As a sweeping generalisation, assessment has so far relied on the exam in the US and on the examiner in Europe. These traditions are now converging.2,5 In the Netherlands for all doctors and in the US for some specialties, peer review of performance is an important element of revalidation. In both countries national clinical guidelines are used to shape the assessment.
The international trend to revalidation for doctors shows that its adoption in the UK is not simply a reaction to recent high profile cases of professional misconduct, though these may have influenced the timing of the GMC's decision to embark on revalidation. It is seen as the current answer to the question: How can the profession reassure patients that doctors remain competent? Other questions remain: What else should revalidation be trying to achieve? Will it actually improve patient care? Will it enhance the continuing professional development of doctors? In a recent lecture Van der Vleuten described the inevitable educational reaction to every assessment action8: for the person being assessed, the assessment is the educational curriculum. Will revalidation subvert continuing professional development by forcing doctors to concentrate only on what is to be measured?
The GMC's revalidation steering group has been ambitious and imaginative in defining the process of revalidation. It has firmly linked revalidation to registration. Recertification (the term most commonly used in other countries) and revalidation are therefore synonymous. The GMC has also decided on local delivery of the system based on national standards and puts its faith in a combination of local peer review and transparency for the public, employers, and the profession. Four subgroups are devising the processes for specialists, general practitioners, public health doctors, and doctors in training; on p 1180 Southgate and Pringle describe the progress made in general practice.1 An outline system will be formulated by next May so that the GMC can consult on it, with the aim of deciding the final strategy by May 2001 and beginning implementation from the end of 2001.
Revalidation will undoubtedly be introduced. Undoubtedly, too, it will have a profound effect on the practice of medicine in the UK. Hard questions remain—not least over the logistical problems. Over 100 000 doctors will have to be assessed, with many also acting as assessors. Will the multiplicity of local review procedures required for different branches of the profession be able to withstand legal challenge?
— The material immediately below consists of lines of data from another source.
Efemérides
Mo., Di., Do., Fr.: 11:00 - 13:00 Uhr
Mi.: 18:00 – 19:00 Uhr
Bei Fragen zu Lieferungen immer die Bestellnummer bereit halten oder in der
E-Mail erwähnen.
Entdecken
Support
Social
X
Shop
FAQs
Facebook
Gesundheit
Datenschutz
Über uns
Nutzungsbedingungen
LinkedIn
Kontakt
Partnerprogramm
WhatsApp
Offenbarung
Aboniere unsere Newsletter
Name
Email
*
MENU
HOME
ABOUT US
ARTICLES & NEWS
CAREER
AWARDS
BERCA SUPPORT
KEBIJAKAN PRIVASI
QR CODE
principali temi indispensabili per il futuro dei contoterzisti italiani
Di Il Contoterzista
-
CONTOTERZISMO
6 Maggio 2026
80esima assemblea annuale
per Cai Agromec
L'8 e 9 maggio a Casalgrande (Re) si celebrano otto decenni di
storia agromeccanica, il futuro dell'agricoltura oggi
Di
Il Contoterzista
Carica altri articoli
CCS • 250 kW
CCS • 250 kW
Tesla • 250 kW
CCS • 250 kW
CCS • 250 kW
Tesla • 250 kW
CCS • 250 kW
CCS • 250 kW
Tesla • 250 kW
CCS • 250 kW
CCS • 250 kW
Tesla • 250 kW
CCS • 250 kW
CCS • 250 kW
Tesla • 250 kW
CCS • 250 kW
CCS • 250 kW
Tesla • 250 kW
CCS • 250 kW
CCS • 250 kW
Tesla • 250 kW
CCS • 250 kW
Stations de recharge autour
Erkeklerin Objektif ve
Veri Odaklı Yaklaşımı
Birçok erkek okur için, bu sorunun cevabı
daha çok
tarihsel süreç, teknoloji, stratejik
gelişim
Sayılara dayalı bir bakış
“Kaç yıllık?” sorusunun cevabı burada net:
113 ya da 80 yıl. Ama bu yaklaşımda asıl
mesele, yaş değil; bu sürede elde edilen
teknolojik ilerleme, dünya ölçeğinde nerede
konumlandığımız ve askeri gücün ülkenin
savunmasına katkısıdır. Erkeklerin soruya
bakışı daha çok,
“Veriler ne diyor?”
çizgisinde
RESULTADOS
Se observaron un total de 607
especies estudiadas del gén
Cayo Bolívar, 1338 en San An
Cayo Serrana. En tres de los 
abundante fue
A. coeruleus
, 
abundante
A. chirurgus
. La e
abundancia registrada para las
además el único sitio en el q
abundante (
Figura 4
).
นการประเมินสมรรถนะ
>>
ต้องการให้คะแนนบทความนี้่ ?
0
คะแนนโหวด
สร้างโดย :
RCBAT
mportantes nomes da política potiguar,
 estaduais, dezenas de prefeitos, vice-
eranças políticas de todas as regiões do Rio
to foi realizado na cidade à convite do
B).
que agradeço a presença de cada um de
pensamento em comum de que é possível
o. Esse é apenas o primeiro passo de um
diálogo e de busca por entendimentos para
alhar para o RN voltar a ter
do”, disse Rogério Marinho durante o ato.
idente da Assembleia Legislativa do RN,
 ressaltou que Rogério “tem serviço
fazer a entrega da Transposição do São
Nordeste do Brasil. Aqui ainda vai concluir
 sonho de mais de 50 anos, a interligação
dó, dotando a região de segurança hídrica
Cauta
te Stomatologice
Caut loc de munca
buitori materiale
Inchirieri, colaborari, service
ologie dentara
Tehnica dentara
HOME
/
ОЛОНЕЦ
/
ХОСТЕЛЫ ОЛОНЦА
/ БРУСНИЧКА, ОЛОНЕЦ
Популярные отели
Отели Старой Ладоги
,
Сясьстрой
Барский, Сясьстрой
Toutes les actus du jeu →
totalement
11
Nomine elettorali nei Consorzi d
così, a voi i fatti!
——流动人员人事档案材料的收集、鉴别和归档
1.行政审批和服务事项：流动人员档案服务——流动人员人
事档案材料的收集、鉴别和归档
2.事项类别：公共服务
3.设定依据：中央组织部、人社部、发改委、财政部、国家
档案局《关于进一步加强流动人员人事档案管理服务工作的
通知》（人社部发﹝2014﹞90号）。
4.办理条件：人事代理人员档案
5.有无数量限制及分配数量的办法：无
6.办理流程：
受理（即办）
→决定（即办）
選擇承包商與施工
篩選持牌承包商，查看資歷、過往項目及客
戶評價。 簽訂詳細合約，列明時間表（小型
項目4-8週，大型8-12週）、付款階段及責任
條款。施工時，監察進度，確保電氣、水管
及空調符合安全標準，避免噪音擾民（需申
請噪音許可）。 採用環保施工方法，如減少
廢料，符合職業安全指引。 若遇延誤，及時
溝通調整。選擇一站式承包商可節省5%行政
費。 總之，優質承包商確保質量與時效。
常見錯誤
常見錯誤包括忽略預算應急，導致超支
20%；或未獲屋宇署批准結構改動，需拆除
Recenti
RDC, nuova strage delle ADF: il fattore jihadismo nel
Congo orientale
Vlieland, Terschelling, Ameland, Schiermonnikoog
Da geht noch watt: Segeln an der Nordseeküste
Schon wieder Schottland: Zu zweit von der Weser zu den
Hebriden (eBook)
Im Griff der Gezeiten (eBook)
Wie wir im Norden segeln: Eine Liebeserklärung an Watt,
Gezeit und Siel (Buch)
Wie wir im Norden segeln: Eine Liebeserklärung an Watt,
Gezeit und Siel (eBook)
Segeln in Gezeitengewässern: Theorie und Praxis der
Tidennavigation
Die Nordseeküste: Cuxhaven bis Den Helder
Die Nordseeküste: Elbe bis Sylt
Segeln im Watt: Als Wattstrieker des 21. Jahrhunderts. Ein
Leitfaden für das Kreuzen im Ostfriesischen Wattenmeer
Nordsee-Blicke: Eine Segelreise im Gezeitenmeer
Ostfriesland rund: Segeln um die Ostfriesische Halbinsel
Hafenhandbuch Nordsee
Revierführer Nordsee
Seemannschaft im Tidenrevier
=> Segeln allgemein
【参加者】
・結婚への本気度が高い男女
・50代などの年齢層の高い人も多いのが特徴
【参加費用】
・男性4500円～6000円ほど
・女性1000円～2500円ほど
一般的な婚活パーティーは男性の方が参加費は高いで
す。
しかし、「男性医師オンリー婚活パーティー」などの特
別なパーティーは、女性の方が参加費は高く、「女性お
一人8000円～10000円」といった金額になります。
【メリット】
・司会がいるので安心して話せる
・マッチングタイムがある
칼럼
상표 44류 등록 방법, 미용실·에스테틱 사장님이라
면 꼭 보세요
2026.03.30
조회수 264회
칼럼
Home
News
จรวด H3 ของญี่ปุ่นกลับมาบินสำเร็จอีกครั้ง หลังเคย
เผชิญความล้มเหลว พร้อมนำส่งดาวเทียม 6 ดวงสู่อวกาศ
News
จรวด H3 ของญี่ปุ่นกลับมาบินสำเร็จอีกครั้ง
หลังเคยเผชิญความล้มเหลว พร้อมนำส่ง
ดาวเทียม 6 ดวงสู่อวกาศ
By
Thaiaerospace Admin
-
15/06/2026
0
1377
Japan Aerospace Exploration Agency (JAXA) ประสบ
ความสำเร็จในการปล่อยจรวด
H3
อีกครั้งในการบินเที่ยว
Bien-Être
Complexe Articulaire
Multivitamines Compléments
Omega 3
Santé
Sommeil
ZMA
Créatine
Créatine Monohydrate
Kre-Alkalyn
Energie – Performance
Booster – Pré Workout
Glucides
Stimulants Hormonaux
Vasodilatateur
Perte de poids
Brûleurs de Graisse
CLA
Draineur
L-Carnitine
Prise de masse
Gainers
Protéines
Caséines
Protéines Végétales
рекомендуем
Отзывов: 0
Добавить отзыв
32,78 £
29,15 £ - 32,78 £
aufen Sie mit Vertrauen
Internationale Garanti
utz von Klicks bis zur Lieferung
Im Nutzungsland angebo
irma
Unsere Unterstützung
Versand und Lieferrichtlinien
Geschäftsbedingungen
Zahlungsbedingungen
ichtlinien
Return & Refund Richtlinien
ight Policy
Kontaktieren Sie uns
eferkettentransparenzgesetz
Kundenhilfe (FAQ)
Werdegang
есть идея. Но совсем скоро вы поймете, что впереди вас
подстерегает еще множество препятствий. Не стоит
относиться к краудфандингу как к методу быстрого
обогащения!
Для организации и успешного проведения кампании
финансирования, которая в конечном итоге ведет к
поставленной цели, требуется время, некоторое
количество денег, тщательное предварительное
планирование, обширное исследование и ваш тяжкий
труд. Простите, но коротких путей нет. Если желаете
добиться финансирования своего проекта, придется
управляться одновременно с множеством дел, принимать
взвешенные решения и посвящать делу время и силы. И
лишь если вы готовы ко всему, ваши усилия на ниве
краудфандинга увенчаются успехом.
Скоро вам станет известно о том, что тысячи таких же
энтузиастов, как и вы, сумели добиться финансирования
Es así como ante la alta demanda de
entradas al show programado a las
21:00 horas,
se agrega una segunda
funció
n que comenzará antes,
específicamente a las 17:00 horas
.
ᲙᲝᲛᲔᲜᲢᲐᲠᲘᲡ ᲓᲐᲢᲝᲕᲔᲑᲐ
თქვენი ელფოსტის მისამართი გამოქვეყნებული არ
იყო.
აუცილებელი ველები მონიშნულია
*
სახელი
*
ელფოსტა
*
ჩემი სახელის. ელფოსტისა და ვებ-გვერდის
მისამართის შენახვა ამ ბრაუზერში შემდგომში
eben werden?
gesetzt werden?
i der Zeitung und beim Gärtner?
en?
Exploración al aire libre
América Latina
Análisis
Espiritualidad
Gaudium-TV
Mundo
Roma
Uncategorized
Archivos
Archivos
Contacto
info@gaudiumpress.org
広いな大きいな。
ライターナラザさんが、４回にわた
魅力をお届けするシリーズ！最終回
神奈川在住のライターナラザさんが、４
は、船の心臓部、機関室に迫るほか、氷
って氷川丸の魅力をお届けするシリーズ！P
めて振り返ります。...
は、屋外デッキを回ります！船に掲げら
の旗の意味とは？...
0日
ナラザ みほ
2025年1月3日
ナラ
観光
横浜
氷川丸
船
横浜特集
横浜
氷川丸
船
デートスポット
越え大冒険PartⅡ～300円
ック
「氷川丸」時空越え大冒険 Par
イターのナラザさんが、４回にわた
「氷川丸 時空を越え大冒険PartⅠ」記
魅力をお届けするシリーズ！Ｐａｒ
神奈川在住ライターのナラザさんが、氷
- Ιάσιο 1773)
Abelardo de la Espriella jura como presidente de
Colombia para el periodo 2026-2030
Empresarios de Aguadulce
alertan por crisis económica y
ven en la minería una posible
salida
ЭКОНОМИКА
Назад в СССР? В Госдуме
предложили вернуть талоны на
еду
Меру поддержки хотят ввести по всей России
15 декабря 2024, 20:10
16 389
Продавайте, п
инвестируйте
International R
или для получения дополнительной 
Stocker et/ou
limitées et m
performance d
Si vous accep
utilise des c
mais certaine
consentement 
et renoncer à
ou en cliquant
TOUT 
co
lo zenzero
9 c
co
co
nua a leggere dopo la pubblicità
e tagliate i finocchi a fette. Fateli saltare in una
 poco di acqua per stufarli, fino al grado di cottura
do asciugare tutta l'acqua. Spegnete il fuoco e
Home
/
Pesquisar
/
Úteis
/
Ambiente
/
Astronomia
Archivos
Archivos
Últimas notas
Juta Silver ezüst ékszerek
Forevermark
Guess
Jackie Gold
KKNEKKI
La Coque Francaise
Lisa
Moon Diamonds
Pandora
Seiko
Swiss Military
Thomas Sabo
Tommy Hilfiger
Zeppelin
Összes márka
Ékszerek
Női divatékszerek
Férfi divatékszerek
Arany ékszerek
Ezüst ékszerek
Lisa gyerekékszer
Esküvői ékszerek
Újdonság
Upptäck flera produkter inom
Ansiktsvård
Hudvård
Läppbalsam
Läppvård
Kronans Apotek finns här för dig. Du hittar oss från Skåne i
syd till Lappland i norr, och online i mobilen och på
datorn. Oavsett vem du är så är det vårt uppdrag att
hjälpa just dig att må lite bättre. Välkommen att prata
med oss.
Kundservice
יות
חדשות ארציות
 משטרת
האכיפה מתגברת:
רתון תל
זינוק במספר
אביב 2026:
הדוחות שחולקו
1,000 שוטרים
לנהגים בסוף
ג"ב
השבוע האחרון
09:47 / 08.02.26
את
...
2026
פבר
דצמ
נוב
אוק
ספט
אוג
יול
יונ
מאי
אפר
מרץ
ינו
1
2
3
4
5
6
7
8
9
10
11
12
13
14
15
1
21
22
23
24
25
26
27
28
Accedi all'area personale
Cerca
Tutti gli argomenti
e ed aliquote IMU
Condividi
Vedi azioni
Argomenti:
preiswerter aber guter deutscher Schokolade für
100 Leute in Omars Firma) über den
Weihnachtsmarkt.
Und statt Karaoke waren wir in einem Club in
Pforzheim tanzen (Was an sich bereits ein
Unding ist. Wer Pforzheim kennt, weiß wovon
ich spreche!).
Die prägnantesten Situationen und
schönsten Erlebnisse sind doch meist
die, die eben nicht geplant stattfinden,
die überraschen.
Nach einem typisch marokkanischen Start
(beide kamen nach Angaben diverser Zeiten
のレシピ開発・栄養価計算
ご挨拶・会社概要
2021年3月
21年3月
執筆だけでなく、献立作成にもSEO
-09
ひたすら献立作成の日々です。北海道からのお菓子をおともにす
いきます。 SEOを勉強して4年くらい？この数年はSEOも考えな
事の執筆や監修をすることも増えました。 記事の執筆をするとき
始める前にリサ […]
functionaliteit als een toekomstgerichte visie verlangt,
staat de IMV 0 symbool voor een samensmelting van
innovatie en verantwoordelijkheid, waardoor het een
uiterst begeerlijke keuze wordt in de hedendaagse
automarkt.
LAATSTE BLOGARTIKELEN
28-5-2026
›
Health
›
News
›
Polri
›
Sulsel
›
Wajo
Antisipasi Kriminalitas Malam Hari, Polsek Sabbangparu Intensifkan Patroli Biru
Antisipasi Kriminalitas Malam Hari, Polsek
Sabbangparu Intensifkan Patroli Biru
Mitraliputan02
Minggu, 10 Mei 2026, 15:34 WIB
For example, how will the many non-principals working in general practice show their continuing competence? The GMC has so far set its face against formal examinations, but for some groups this would be a sensible option.
In fulfilling its primary responsibility to protect patients the GMC will add revalidation to its existing regulatory powers. It will require intelligence and hard work to translate the principle of revalidation into a process that stimulates the continuing professional development of doctors but does not become an empty chore that diverts clinicians' time and energy from caring for patients.